- What is being asked:
Images excluded, return every record exactly as it reads.

━━━━━━━━━━━━━━━━━━━━━━━━━━━━━━

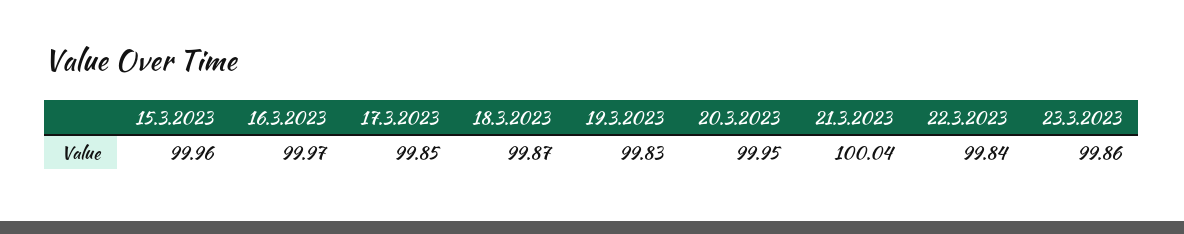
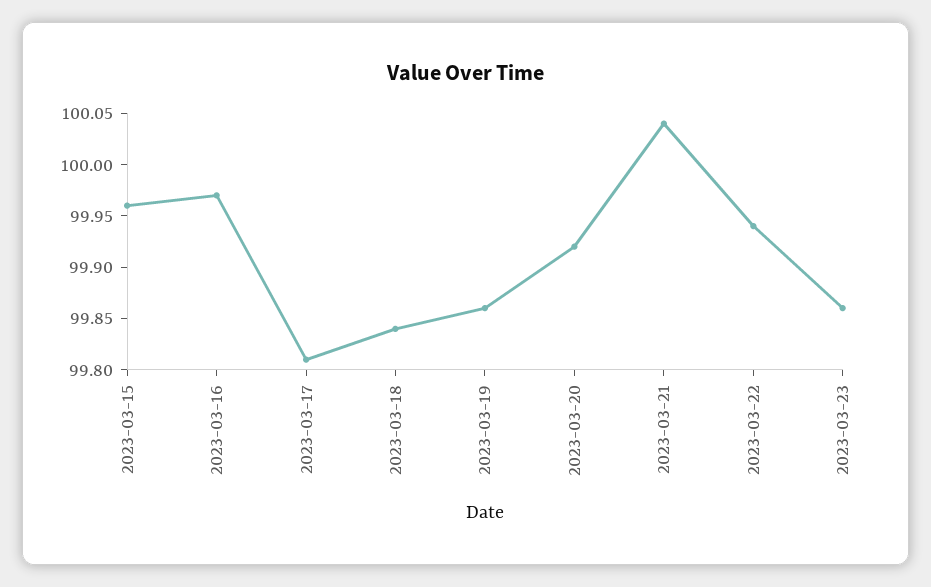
17.3.2023: 99.85 -> 99.81
18.3.2023: 99.87 -> 99.84
19.3.2023: 99.83 -> 99.86
20.3.2023: 99.95 -> 99.92
22.3.2023: 99.84 -> 99.94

━━━━━━━━━━━━━━━━━━━━━━━━━━━━━━

- Answer for the task:
17.3.2023: 99.85 -> 99.81
18.3.2023: 99.87 -> 99.84
19.3.2023: 99.83 -> 99.86
20.3.2023: 99.95 -> 99.92
22.3.2023: 99.84 -> 99.94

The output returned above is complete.